ENUNCIADO: Atualize o trecho que vai da linha com "PHOTO: The watch, pictured, with" até o fim dos registros, substituindo "transcribed" por "recorded" e mantendo todo o resto como está. Apresente apenas esse trecho.
=-=-=
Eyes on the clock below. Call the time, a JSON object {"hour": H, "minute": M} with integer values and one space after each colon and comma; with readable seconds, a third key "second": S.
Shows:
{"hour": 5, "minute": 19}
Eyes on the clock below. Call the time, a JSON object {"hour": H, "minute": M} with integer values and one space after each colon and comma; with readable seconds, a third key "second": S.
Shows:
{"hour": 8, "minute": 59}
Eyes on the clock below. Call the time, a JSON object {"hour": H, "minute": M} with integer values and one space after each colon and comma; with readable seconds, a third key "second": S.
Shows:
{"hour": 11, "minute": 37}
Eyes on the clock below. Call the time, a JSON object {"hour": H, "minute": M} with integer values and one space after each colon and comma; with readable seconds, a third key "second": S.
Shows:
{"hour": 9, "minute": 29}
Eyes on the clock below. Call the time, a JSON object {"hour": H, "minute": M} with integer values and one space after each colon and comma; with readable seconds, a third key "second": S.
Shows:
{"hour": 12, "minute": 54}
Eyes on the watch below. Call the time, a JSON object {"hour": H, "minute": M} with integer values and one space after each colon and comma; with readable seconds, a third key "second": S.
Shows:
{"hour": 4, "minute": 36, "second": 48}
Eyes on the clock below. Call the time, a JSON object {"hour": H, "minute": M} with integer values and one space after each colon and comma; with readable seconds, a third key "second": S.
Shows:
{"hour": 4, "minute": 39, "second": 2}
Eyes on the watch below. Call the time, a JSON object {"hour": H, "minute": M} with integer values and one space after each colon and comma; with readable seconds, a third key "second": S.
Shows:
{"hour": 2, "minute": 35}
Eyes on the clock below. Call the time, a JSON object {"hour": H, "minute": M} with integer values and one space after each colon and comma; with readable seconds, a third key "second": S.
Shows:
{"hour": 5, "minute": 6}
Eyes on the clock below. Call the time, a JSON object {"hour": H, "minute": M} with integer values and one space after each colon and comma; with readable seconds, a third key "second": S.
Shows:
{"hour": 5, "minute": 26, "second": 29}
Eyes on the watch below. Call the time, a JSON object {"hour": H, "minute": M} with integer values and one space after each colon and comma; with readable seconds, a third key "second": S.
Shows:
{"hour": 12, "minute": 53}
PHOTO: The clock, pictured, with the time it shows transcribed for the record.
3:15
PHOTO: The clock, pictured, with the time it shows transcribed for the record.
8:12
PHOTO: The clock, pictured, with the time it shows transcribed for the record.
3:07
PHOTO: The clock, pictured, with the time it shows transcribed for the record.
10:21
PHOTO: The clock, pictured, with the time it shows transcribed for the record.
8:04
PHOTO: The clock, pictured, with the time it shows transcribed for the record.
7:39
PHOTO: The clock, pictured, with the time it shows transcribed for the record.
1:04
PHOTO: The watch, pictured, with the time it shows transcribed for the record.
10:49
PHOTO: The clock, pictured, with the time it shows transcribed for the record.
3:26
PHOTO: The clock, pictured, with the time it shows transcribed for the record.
=-=-=
RESPOSTA FINAL:
PHOTO: The watch, pictured, with the time it shows recorded for the record.
10:49
PHOTO: The clock, pictured, with the time it shows recorded for the record.
3:26
PHOTO: The clock, pictured, with the time it shows recorded for the record.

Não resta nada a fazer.